Four days before the September 15, 2024, date announced for the Nigerian National Petroleum Company Limited (NNPC) to begin lifting Premium Motor Spirit (PMS) from the Dangote Refinery, investigations reveal that no commercial agreement has been reached between the two parties.

Despite public statements made earlier by NNPC’s Executive Vice President of Downstream, Adedapo Segun, indicating that petrol lifting would start on September 15, sources from both NNPC and Dangote confirmed on Tuesday that no deal has been finalized on the pricing or quantity of petrol to be lifted.

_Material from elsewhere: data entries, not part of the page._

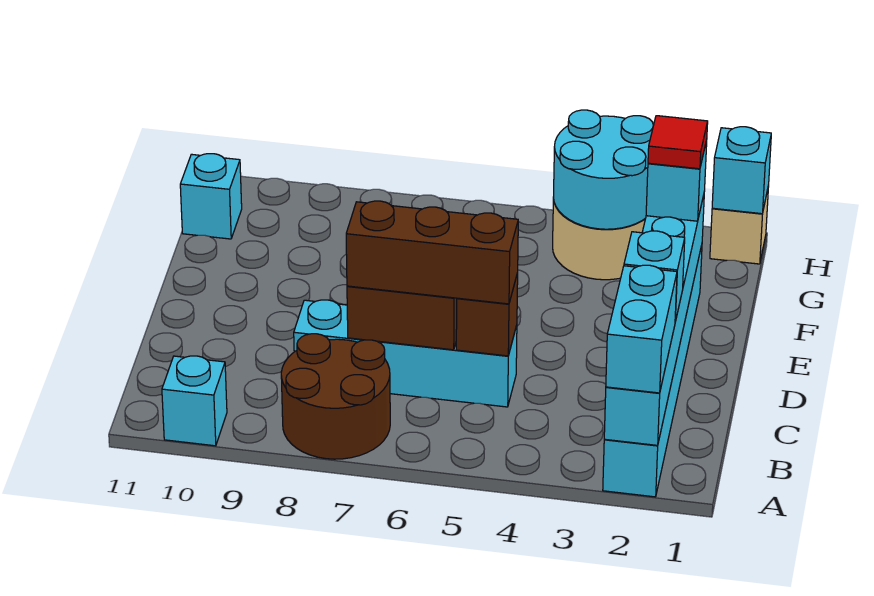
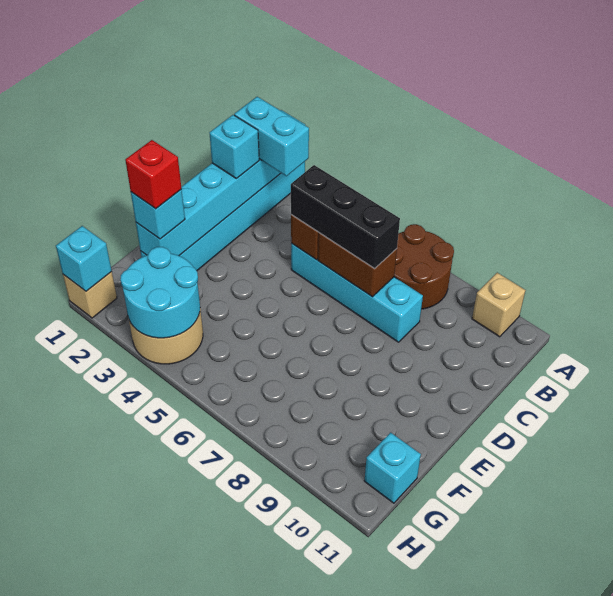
cyan 1x2 brick [606,265,677,393] -> cyan 1x2 brick turned to [234,97,309,176]
cyan 1x1 brick [162,356,227,446] -> tan 1x1 brick [472,273,525,337]
brown 1x3 brick [346,201,518,304] -> black 1x3 brick [291,165,400,269]
red 1x1 tile [648,116,708,169] -> red 1x1 brick [125,140,182,209]

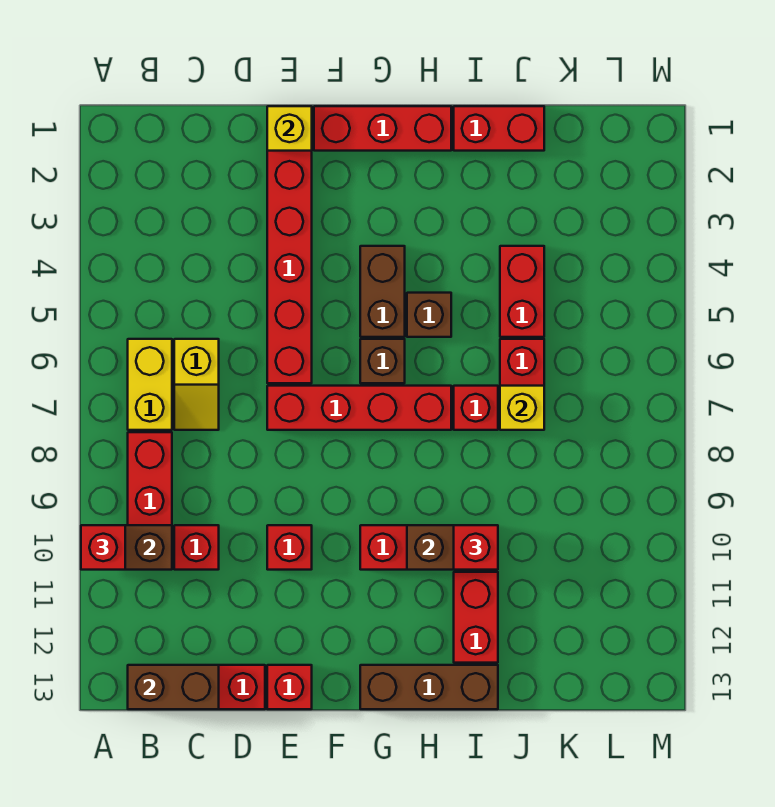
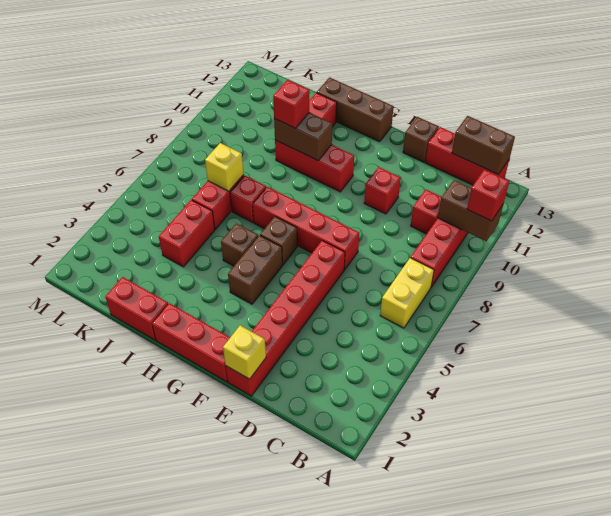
yellow 1x2 slope [174,339,219,430] -> none
red 1x1 brick [267,665,312,709] -> brown 1x1 brick [403,117,439,162]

An official from Dangote Refinery, speaking anonymously, stated that no documentation or agreements on product lifting have been completed, making it unlikely that the national oil company will proceed with lifting PMS on the announced date.

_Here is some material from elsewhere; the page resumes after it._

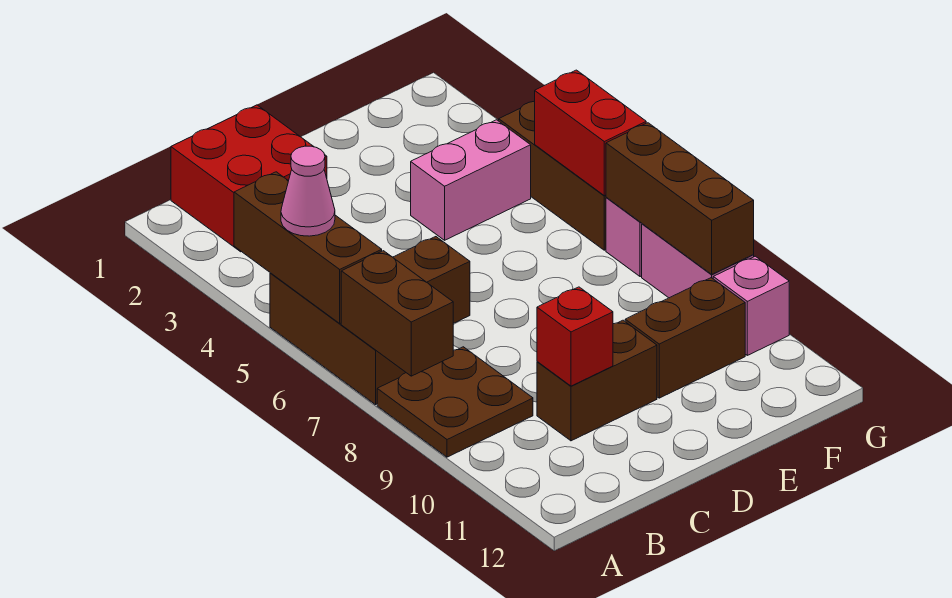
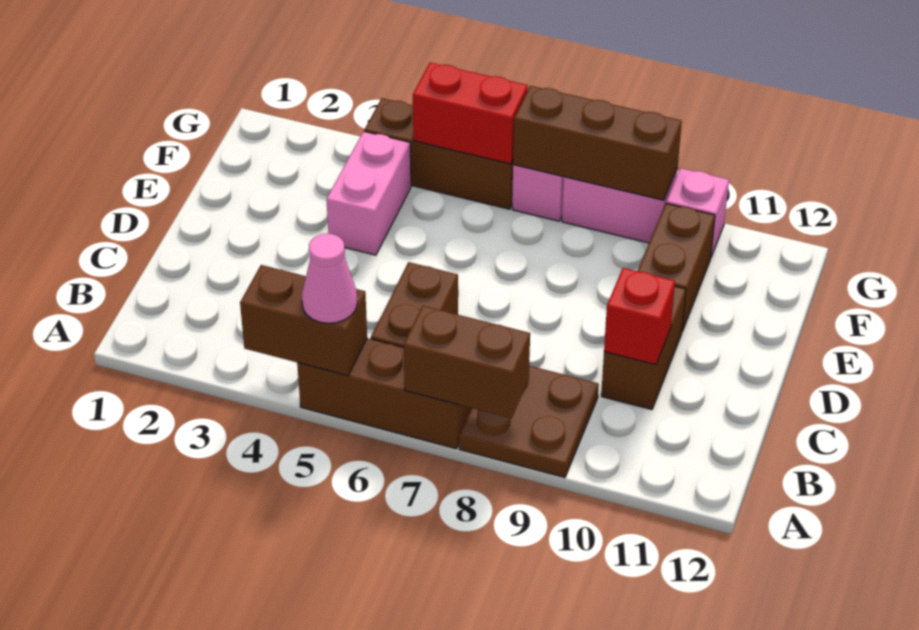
brown 1x3 brick [234,172,382,323] -> brown 1x2 brick [240,265,367,376]
red 2x2 brick [171,105,327,252] -> none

While discussions continue, business experts, including Dan Kunle, are urging President Bola Tinubu to intervene to ensure that the unresolved issues do not exacerbate the current fuel and socioeconomic crisis in the country.

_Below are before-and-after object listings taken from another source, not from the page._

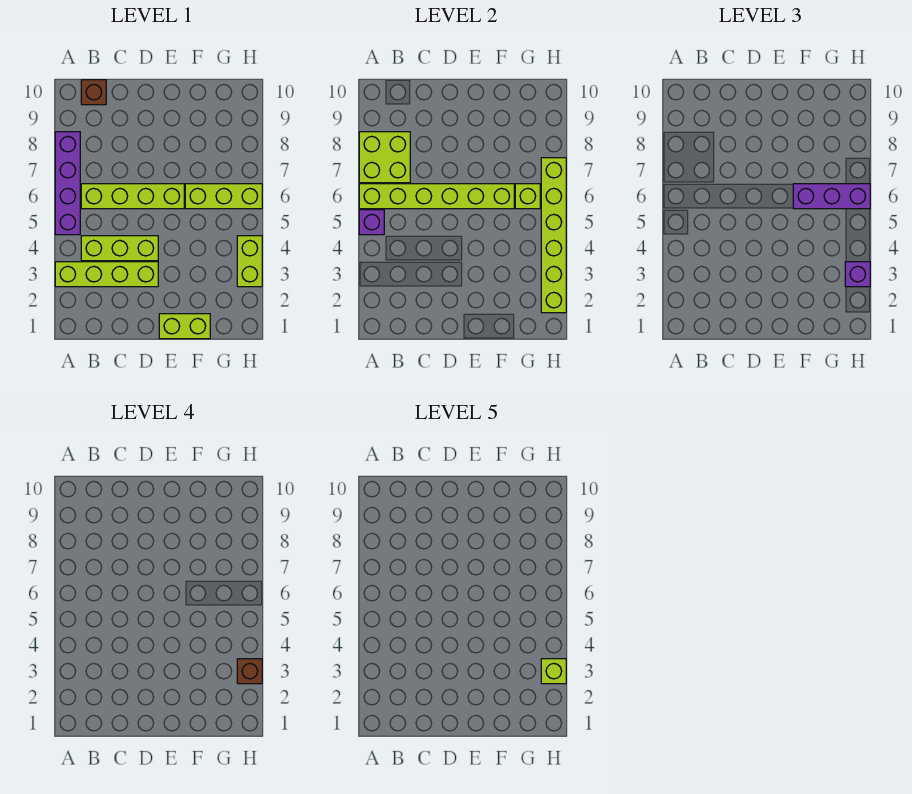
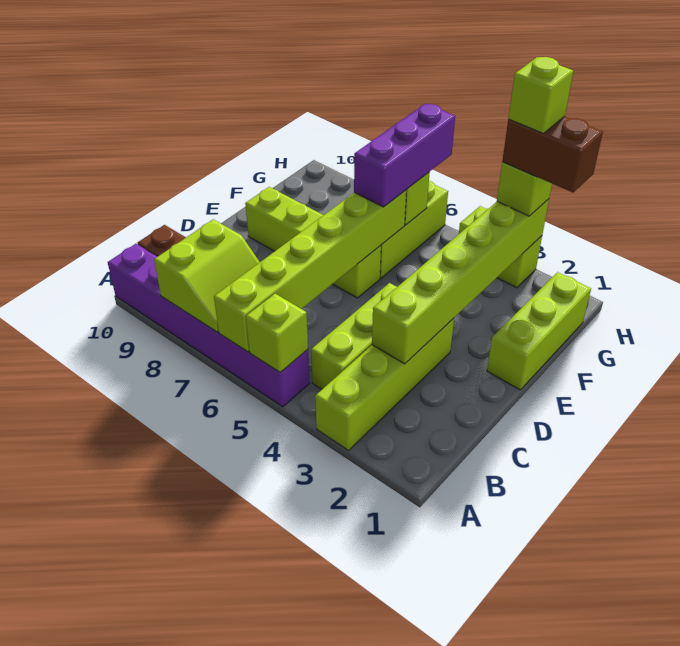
purple 1x4 brick [55,132,80,235] -> purple 1x6 brick [108,244,310,407]
purple 1x1 brick [359,210,384,235] -> lime 1x1 brick [246,294,308,372]
lime 2x2 brick [359,132,410,183] -> lime 2x2 slope [154,219,260,332]
lime 1x4 brick [81,184,184,209] -> lime 1x4 brick turned to [245,187,381,298]
lime 1x2 brick [159,314,210,339] -> lime 1x3 brick [487,272,591,390]
lime 1x6 brick [541,158,566,313] -> lime 1x6 brick turned to [372,199,549,364]
purple 1x1 brick [845,262,870,287] -> lime 1x1 brick [497,162,552,216]
brown 1x1 brick [237,659,262,684] -> brown 1x2 brick [502,116,603,193]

Meanwhile, the Crude Oil Refiners Association of Nigeria (CORAN) suggested that Dangote’s petrol prices could be lower if the government grants the necessary concessions, though concerns remain about potential high prices if such agreements are not reached in time. Marketers fear the price could rise as high as N1,000 per liter.

Discussions between NNPC, Dangote Refinery, and CORAN are ongoing, with all parties urging patience as negotiations continue to shape the future of local refining and fuel pricing in Nigeria.